WORK / 02

Forecasting Engine

In progress

A from-scratch Holt-Winters additive triple exponential smoothing engine for SKU-level demand forecasting, with parameter tuning, batch inference, and an experimental ML residual-correction layer.

Role: Sole engineer
Timeline: 2025 – present
Status: In progress
Stack: PythonNumPyPandasPyTorchscikit-learn

Problem

Stockman's reorder suggestions need a defensible demand model. Pulling a library off the shelf was tempting, but I wanted to know exactly what was happening inside the forecast — both because inventory decisions are real money, and because the moment something goes wrong I want to be able to point at a specific component.

So I built it. Holt-Winters additive triple exponential smoothing, from scratch, with parameter tuning, holdout evaluation, and an optional ML residual-correction layer for the tail.

Architecture

The model decomposes a series into level, trend, and seasonality, then projects forward.

Diagram

Forecasting pipeline

layer reveal

Demand series

Level + trend

Seasonality

Forecast

Residual check

Level, trend, seasonality, and residuals are evaluated before a reorder signal is emitted.

\ell_t = \alpha(y_t - s_{t-m}) + (1-\alpha)(\ell_{t-1} + b_{t-1})

b_t = \beta(\ell_t - \ell_{t-1}) + (1-\beta)\, b_{t-1}

s_t = \gamma(y_t - \ell_{t-1} - b_{t-1}) + (1-\gamma)\, s_{t-m}

\hat{y}_{t+h} = \ell_t + h\, b_t + s_{t+h-m}

The pipeline is:

Seasonal period detection

Spectral peak + autocorrelation cross-check; defaults to 7 if signals disagree.

Parameter optimization

Grid search over α/β/γ, then L-BFGS refinement.
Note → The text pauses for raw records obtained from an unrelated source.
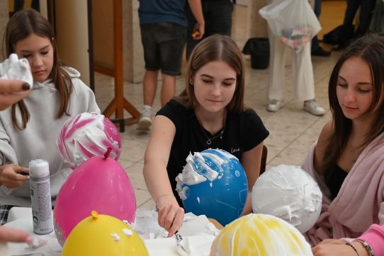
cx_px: 187
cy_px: 156
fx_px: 630
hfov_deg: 33.9
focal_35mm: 59
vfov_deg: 23.0
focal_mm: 40
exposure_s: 1/100
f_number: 5
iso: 1600
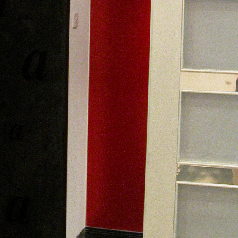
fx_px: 615
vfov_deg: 21.8
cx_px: 60
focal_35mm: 79
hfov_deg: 21.7
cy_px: 64
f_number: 3.2
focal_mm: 9
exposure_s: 1/30
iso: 400
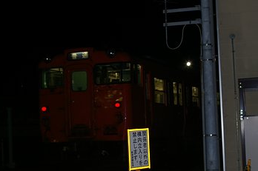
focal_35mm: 72
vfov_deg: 18.9
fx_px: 515
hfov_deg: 28.1
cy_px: 102
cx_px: 145
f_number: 4
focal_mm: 33
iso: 200
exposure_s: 1/50
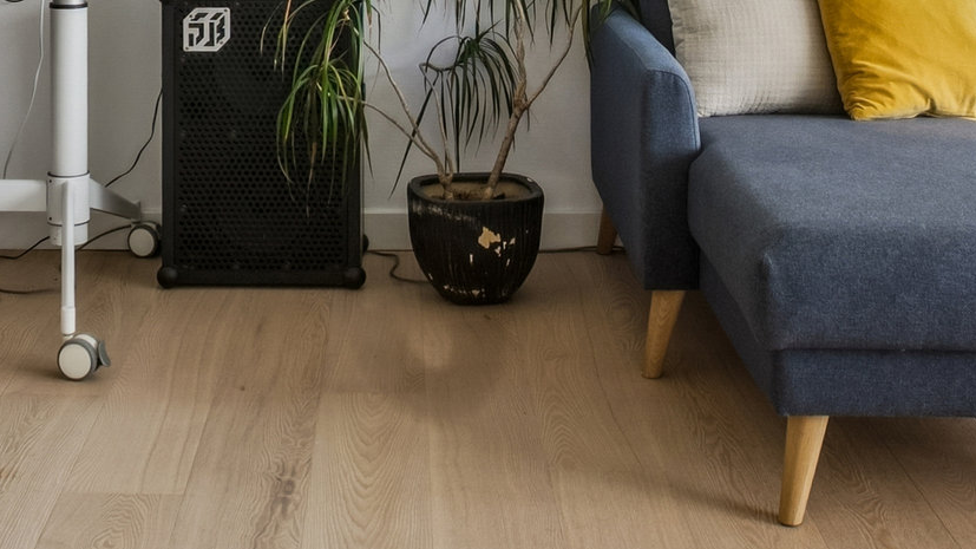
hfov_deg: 36.4
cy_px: -321
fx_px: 1475
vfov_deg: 18.2
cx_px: 617
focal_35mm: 57
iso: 250
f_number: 5.6
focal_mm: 15
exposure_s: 1/30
Loss is RMSE on a rolling-origin holdout, not in-sample fit.

Batch inference

Vectorized across SKUs. CPU is sufficient for inference; GPU only helped on the cross-product parameter sweep.
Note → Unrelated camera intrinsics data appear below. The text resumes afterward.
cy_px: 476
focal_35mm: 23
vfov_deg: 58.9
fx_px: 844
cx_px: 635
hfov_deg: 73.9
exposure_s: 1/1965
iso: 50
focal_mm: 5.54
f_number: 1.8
ML residual layer (experimental)

A small gradient-boosted model on the residuals, with calendar and price features. Improves long-tail RMSE; off by default.

Evaluation

Twelve-week holdout against a naive seasonal baseline. Metrics: MAE, RMSE, R². Holt-Winters wins; the residual layer adds a small but real lift on SKUs with sparse, lumpy demand.

What I'd do differently

Build the rolling-origin evaluator before the model. I built it second, and ate a few weeks of false positives.
Treat seasonal period detection as a first-class problem, not a heuristic. The places where the model was wrong were almost always places where the period was wrong.
Keep the residual layer in its own repo. It changes shape every two weeks; the base engine doesn't.

Outcomes

1.00x

Baseline RMSE

naive seasonal

0.71x

Holt-Winters

vs baseline

0.66x

+ ML residuals

long-tail SKUs

CPU-fast

Inference

batch over 3k SKUs